Le futur métro du Grand Paris attise déjà les convoitises
LE FIGARO 06/05/2009

La station Bibliothèque-François-Mitterrand de la ligne automatique Météor (ligne 14). Crédits photo : Le Figaro
La RATP, Keolis et Transdev sont candidats pour exploiter le futur métro.
C'est le projet du siècle. Nicolas Sarkozy a annoncé la semaine dernière la création, à horizon 2020, d'une grande rocade de métro automatique (sans conducteur) autour de Paris pour désengorger les transports de la capitale.
Ce projet pharaonique va être confié à un nouvel établissement public qui sera en charge des travaux. Il devrait être créé à l'automne. C'est lui qui lancera l'appel d'offres pour la construction de la nouvelle ligne. À l'issue des travaux, il remettra le nouveau métro au Syndicat des transports d'Ile-de-France (Stif) qui lancera à son tour l'appel d'offres pour l'achat du matériel roulant ainsi que pour l'exploitation de la ligne.
Il y aura donc en tout trois appels d'offres pour un projet de 21 milliards d'euros. Les travaux devraient coûter 16 milliards d'euros. Les groupes de BTP - Vinci, Bouygues et Eiffage - sont intéressés mais refusent pour l'instant de s'exprimer. Ils pourraient se partager le gâteau puisque le projet devra sans doute être morcelé en tronçons pour être réalisés dans les temps.
L'achat des rames devrait, de son côté, coûter 4 à 5 milliards d'euros. Le constructeur français Alstom se dit d'ores et déjà « prêt ». Son président, Patrick Kron, a indiqué hier qu'Alstom était « bien placé pour la construction d'un métro automatique à grande capacité » . Son concurrent Siemens lui sera sans doute opposé, à moins que la solution de la ligne 14 du métro parisien soit retenue : Alstom pour les rames et Siemens pour l'automatisation du réseau.

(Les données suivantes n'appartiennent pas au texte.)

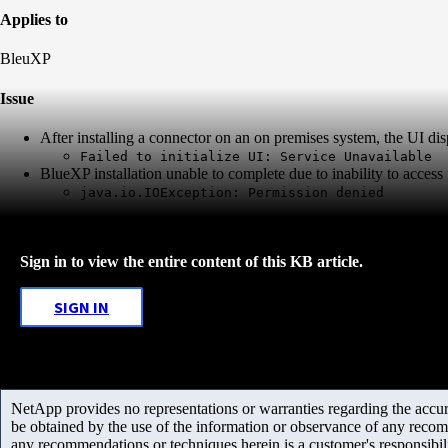
Applies to
BleuXP
Issue
After installing a connector on an on premises system, the UI di
Failed to initialize UI: Service Unavailable
BlueXP installation unable to complete due to inability to access f
java.io.IOException: Permission denied
Sign in to view the entire content of this KB article.
SIGN IN
NetApp provides no representations or warranties regarding the accurac
be obtained by the use of the information or observance of any recom
any recommendations or techniques herein is a customer's responsibil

Une belle bataille s'annonce également pour l'exploitation du nouveau métro. Les premiers calculs d'experts tablent sur un contrat de 450 à 500 millions d'euros par an. Plusieurs groupes ont déjà annoncé leur volonté de répondre à l'appel d'offres le jour où ce serait d'actualité. Pierre Mongin, le président de la RATP, a été le premier à s'exprimer la semaine dernière. Il a estimé que son entreprise pouvait « légitimement prétendre exploiter ce réseau » et qu'il ferait tout « pour qu'elle soit en mesure de l'emporter ». Ses concurrents n'entendent pas lui laisser « le gâteau » et militent déjà pour un morcellement du réseau avec appels d'offres par lots. « Ce serait une erreur de confier l'ensemble de l'exploitation à un seul opérateur qui deviendrait une sorte de RATP bis, explique Jean-Michel Ferraris, directeur général délégué de Keolis, la filiale de la SNCF. Quoi qu'il en soit, Keolis sera candidat. »
Transdev promet également d'être dans la compétition. « Transdev est intéressé, explique Bernard Stumpf, directeur délégué de l'Ile-de-France au sein du groupe, filiale de la Caisse des dépôts et de la RATP. Un réseau d'une telle ampleur est un sacré défi, il y aura sans doute des groupements et un morcellement des réseaux. » Pour l'instant, les équipes de Christian Blanc, secrétaire d'État au Grand Paris, expliquent que « seule la phase de concertations avec les collectivités est d'actualité ».